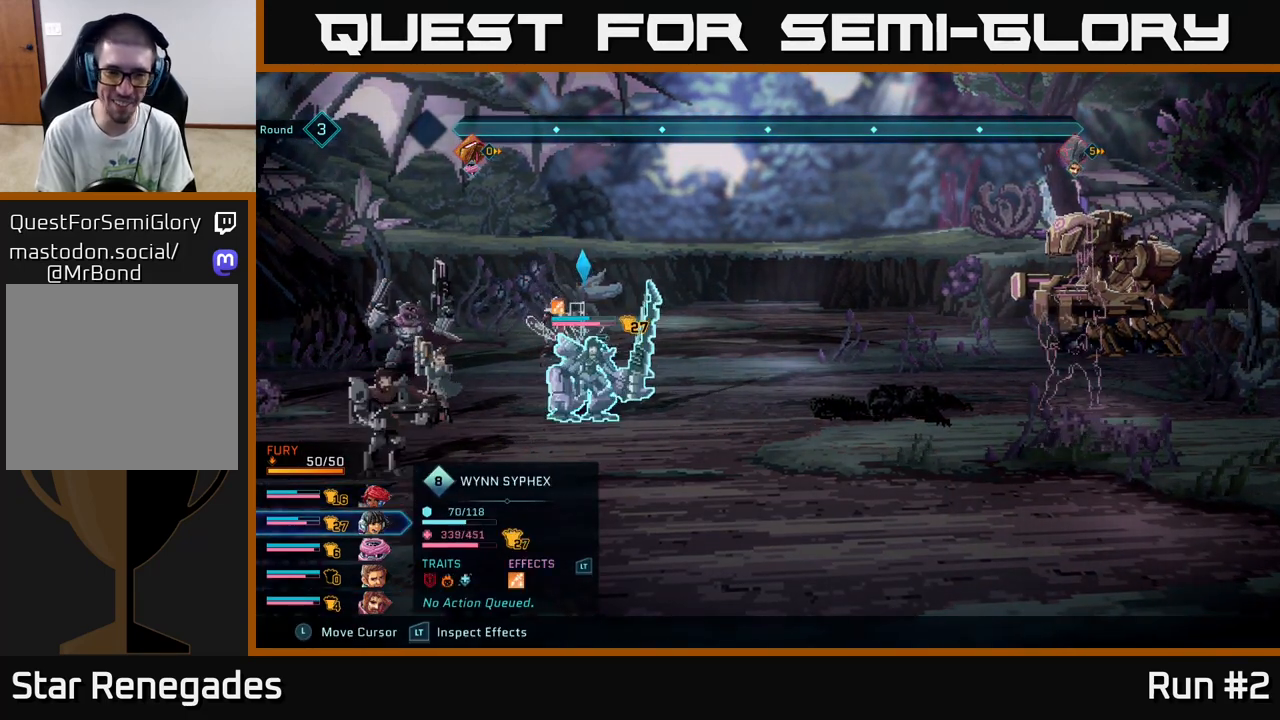
{"buttons": ["R2"], "left_stick": "down", "right_stick": "center", "events": [[67, "left_stick", "left"], [233, "left_stick", "center"], [500, "left_stick", "down"]]}
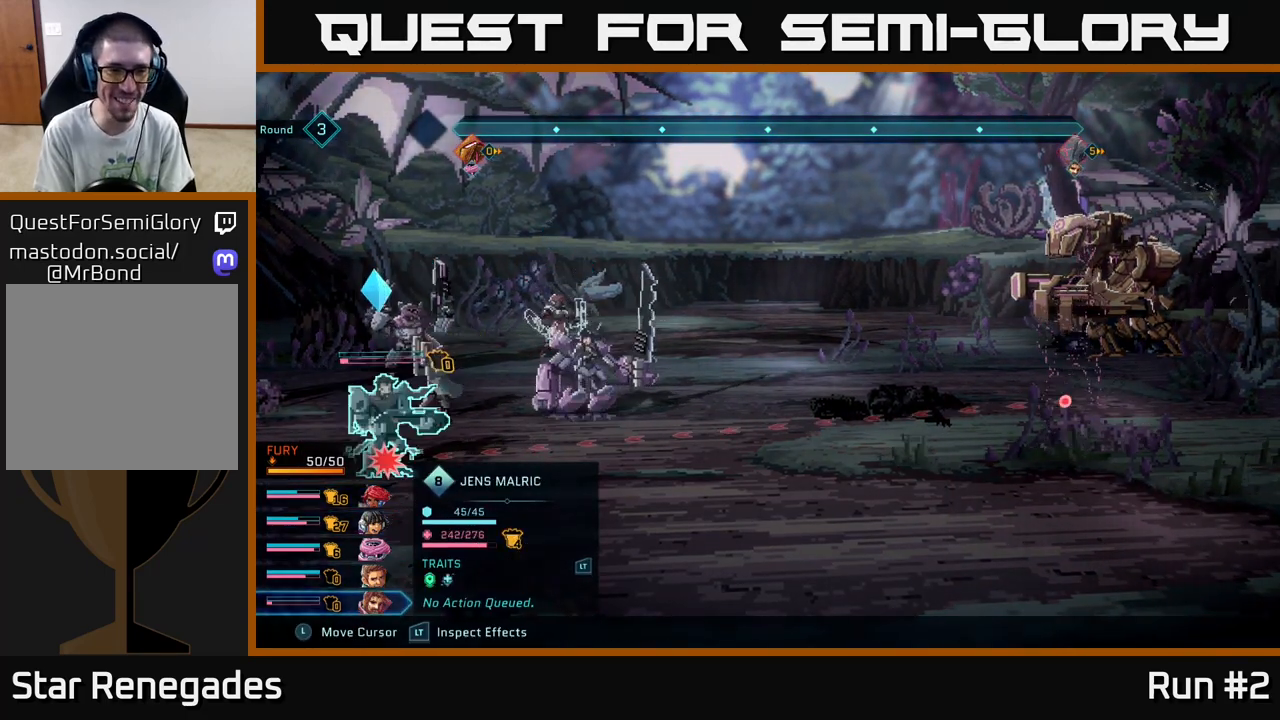
{"buttons": ["R2"], "left_stick": "center", "right_stick": "center", "events": [[167, "left_stick", "center"]]}
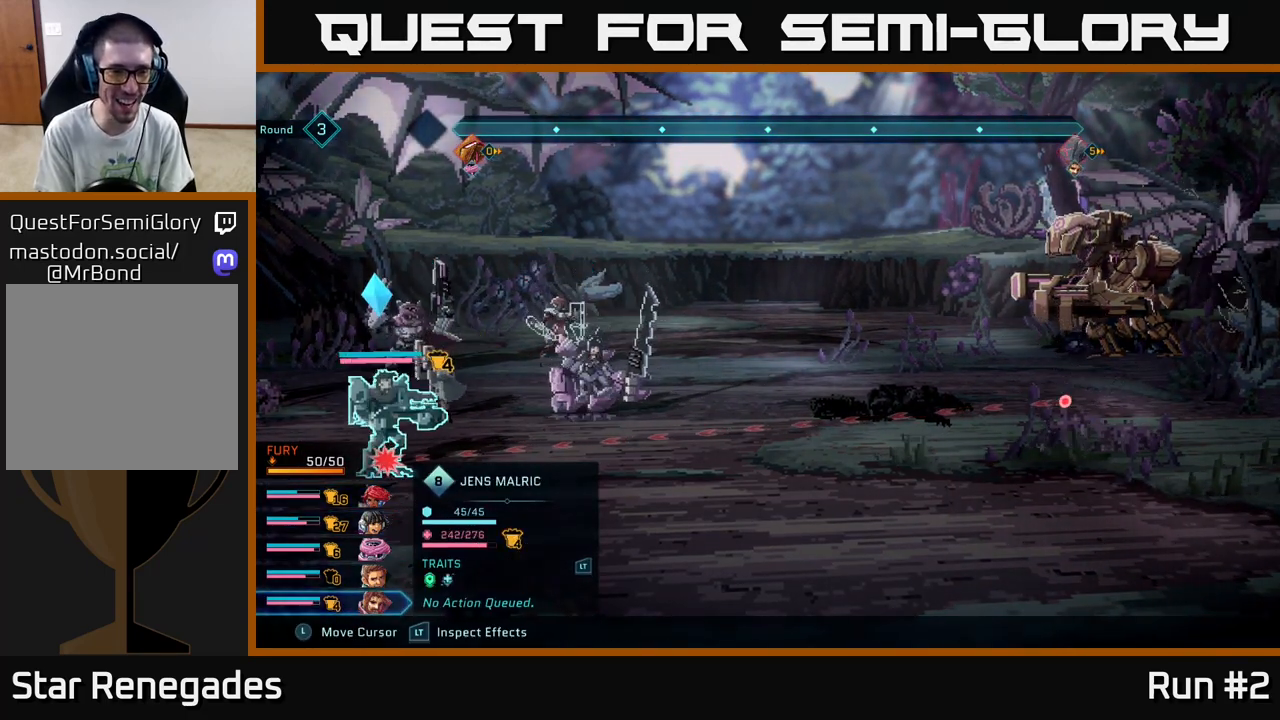
{"buttons": ["R2"], "left_stick": "center", "right_stick": "center", "events": []}
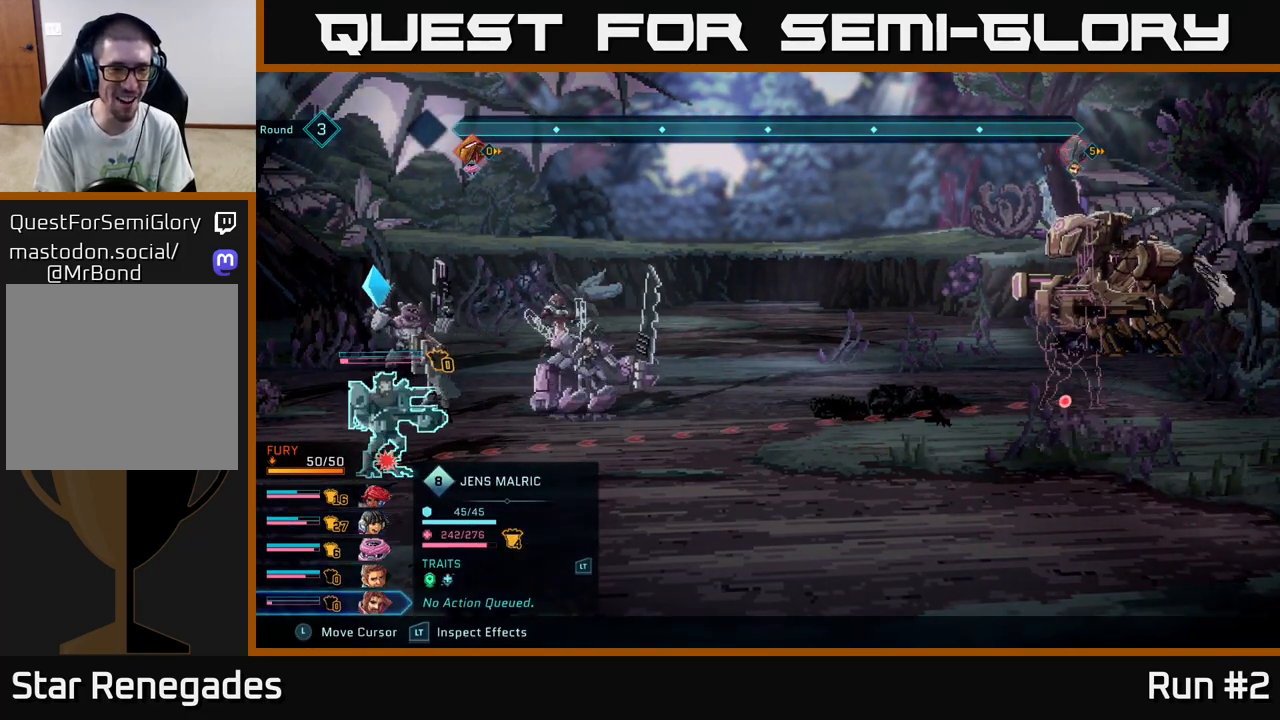
{"buttons": ["R2"], "left_stick": "center", "right_stick": "center", "events": []}
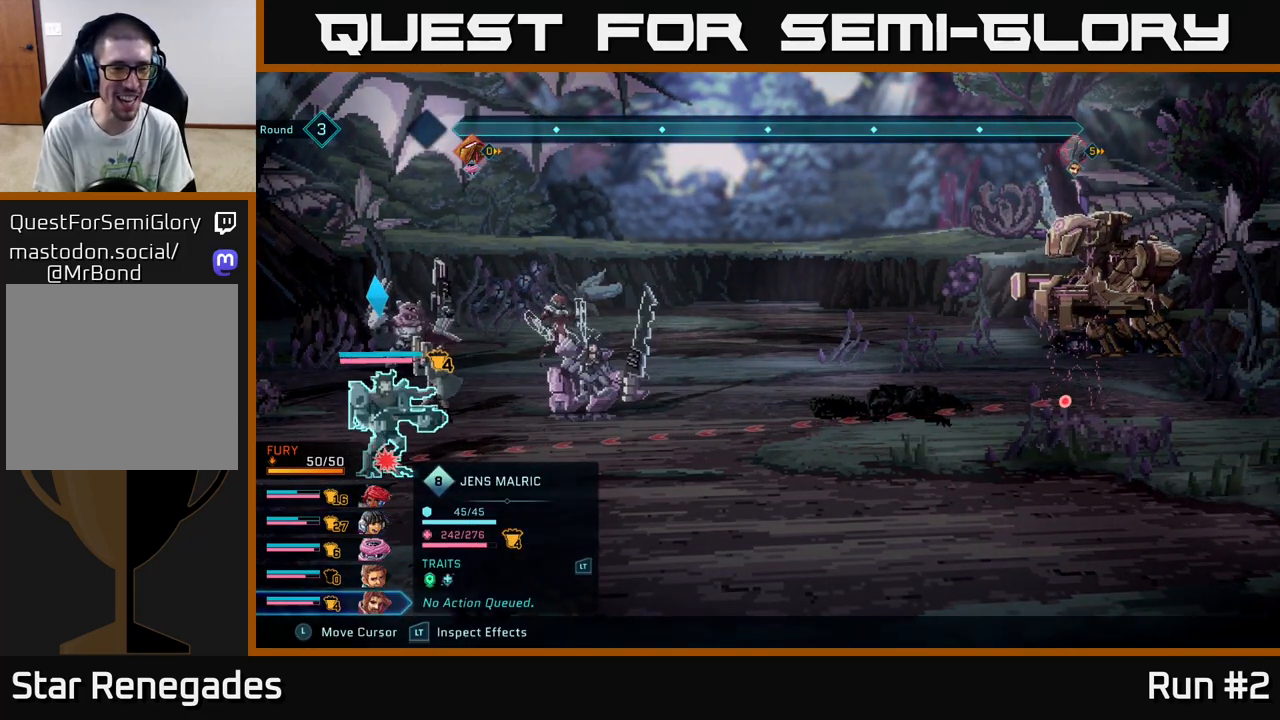
{"buttons": ["R2"], "left_stick": "center", "right_stick": "center", "events": []}
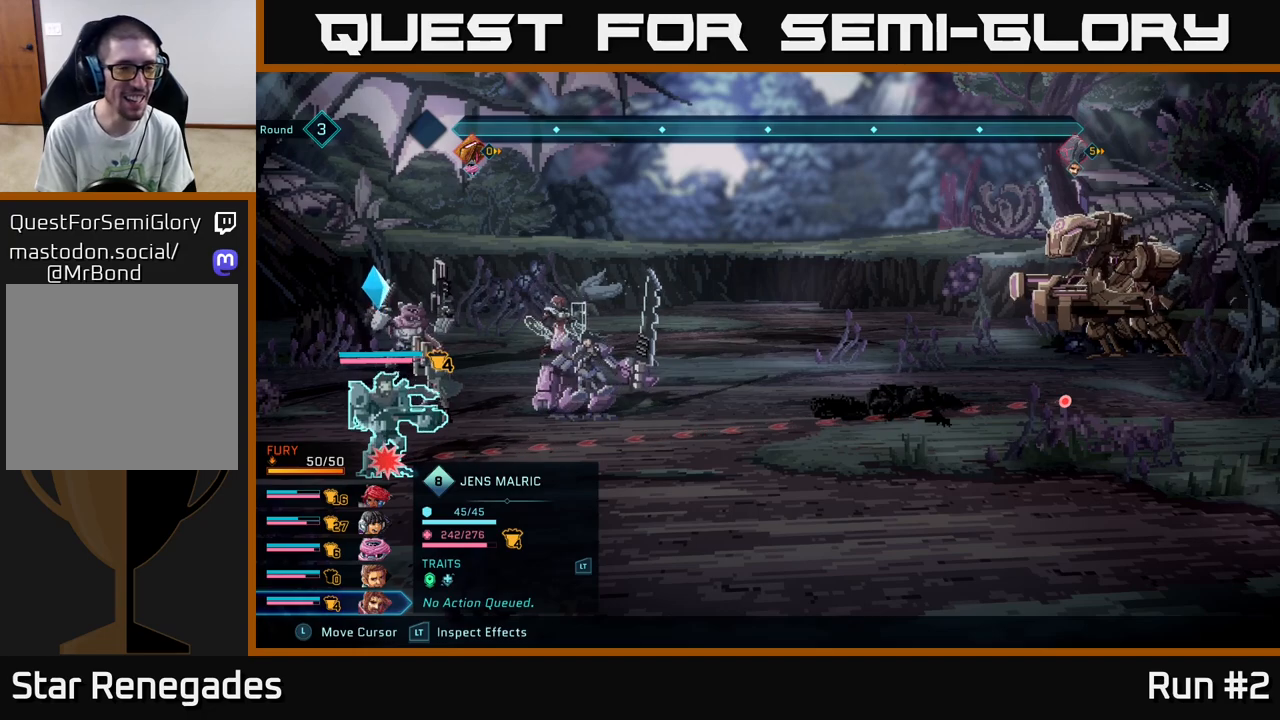
{"buttons": ["R2"], "left_stick": "center", "right_stick": "center", "events": []}
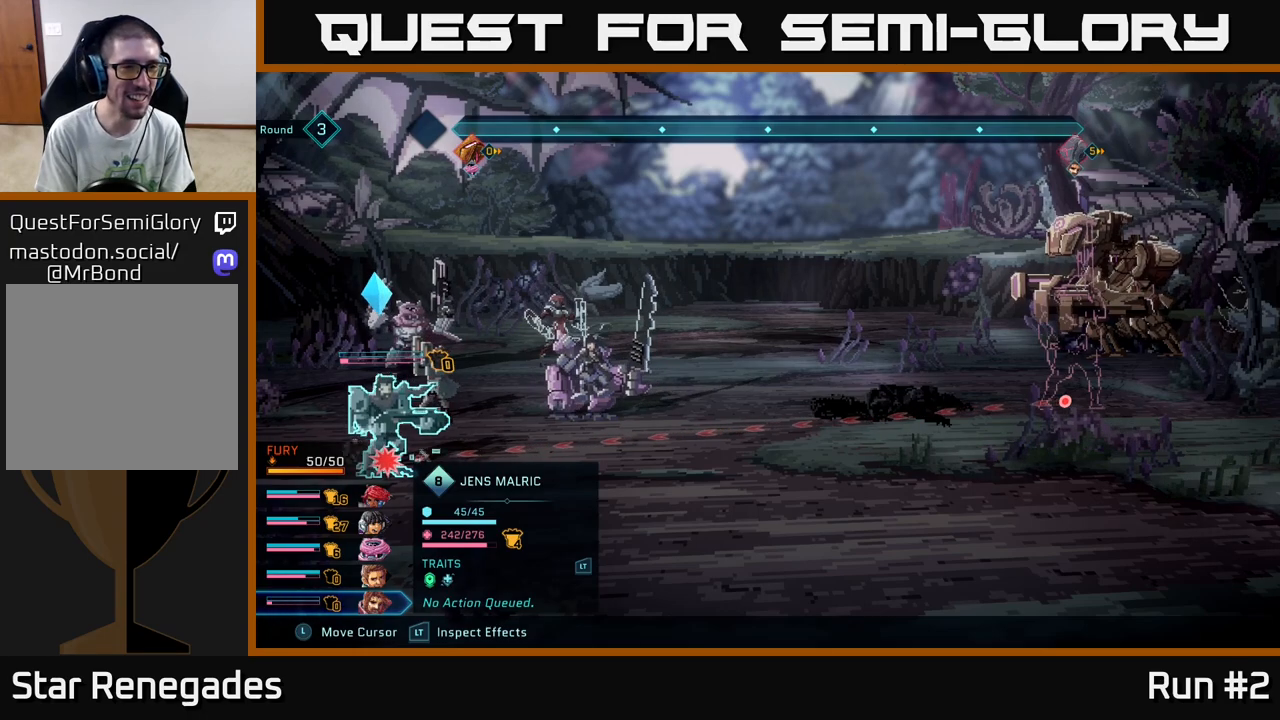
{"buttons": ["R2"], "left_stick": "center", "right_stick": "center", "events": []}
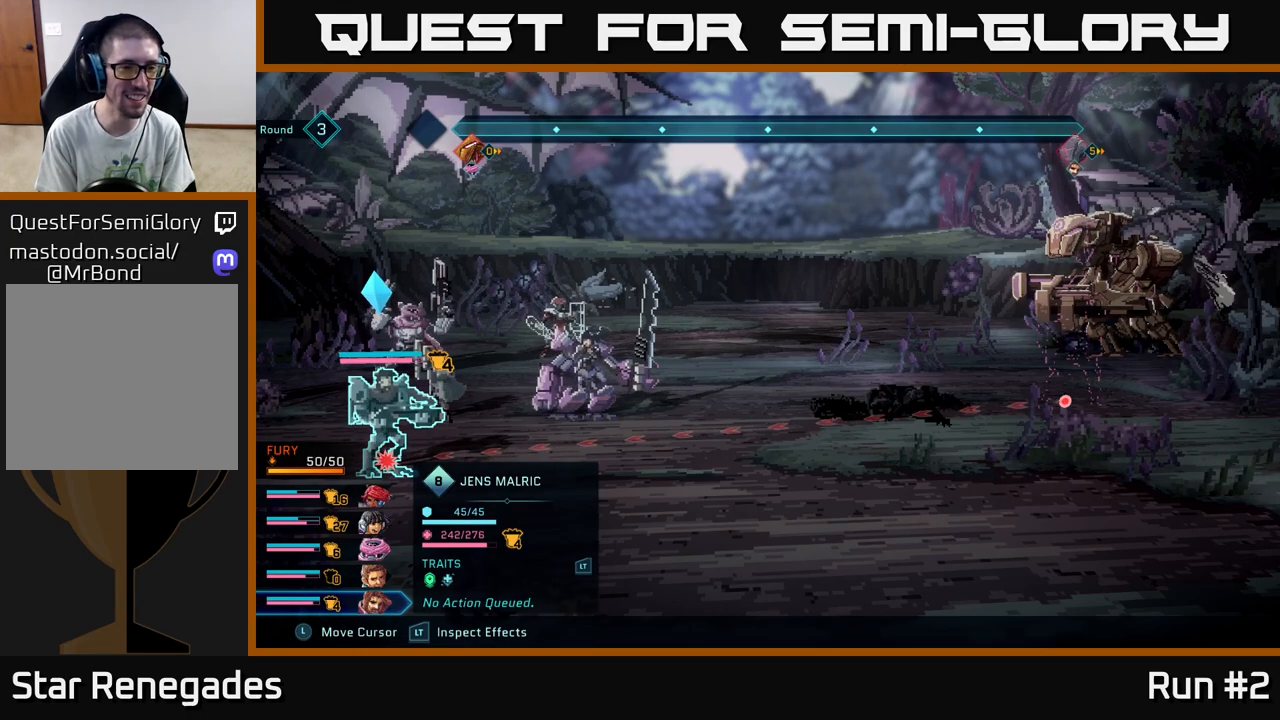
{"buttons": ["R2"], "left_stick": "center", "right_stick": "center", "events": []}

▬▬▬

> **Your assignment**: Where a picture appears in the listing above, skip it and set down all the rest exactly.

> **Result for this exercise**:
{"buttons": ["R2"], "left_stick": "down", "right_stick": "center", "events": [[67, "left_stick", "left"], [233, "left_stick", "center"], [500, "left_stick", "down"]]}
{"buttons": ["R2"], "left_stick": "center", "right_stick": "center", "events": [[167, "left_stick", "center"]]}
{"buttons": ["R2"], "left_stick": "center", "right_stick": "center", "events": []}
{"buttons": ["R2"], "left_stick": "center", "right_stick": "center", "events": []}
{"buttons": ["R2"], "left_stick": "center", "right_stick": "center", "events": []}
{"buttons": ["R2"], "left_stick": "center", "right_stick": "center", "events": []}
{"buttons": ["R2"], "left_stick": "center", "right_stick": "center", "events": []}
{"buttons": ["R2"], "left_stick": "center", "right_stick": "center", "events": []}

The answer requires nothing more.